Blue chip public companies listed at the Nairobi Securities Exchange have contained their wage bills at manageable levels to avoid eroding gains in revenues made.
A number of those that have recently announced their results, show either a marginal climb or reduction in their staff costs. KCB in its third quarter results saw a minimal 1.2 per cent rise in its wage bill. This was from Sh8.76 billion to Sh8.86 billion in the first nine months of the year.
For the bank which has traditionally had one of the highest employee bill, the staff costs made 48.9 per cent of its total operating costs of Sh18.11 billion compared to 53.5 per cent of the 16.37 billion operating expenses in the same period previous year.

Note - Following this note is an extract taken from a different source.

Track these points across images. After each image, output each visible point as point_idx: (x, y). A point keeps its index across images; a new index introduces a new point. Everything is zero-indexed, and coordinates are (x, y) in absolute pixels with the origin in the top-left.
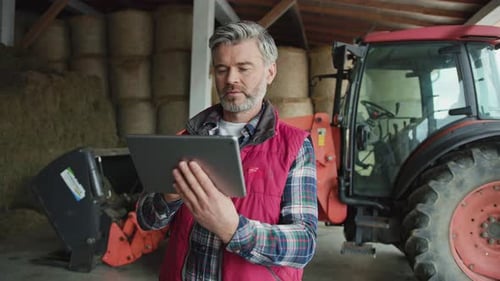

The bank seems to be reaping the benefits of the management restructure exercise that it finanlised mid-last year . Kengen in its full year results reported a 24 per cent drop in its wage bill. This reduced from Sh2.89billion to Sh2.17 billion. The power generator operating expenses stood at Sh10.266billion.
Equity Banks staff costs notably shot up by 44 per cent in the third quarter to Sh5.89 billion from Sh4.10 but with a good reason given. "This was due to recruitment of additional senior managers and new employees for the subsidiaries in Tanzania and Rwanda," said James Mwangi, the bank CEO.
The wage bill made 43 per cent of its Sh13.39 operating costs. Mwangi said the bank will not be employing new staff soon. Safaricom which reported its half-year last week but said it only releases staff costs at full year seemed satisfied with its cost levels.
Its total operating costs as a per cent of revenue held constant at 24.6 per cent of total revenue, rising by 12 per cent versus a 19 per cent increase in revenue.
Safaricom CEO Bob Collymore meantioned headcount control would be applied to keep costs down among other saving measures like keeping down the fuel , transmission and IT operational costs.
In 2011 financial year, Safaricom spent Sh5.1 billion in employees as salaries, wages and other benefits ,up from Sh4.4 billion in the year 2010. But not all firms are celebrating their wage levels.
Kenya Airways which reported a Sh6.6billion annual loss last week, recorded a 16.8 per cent rise in employee costs. The salaries hit Sh7.7 billion during the year, a 19.3 per cent of its direct operating costs of Sh39.88 billion.
Its on the back of this increases in staff costs that it is retrenching nearly 600 employees in a process that has cost it Sh826million. It expects benefits of around Sh400million to be accrued from the first year.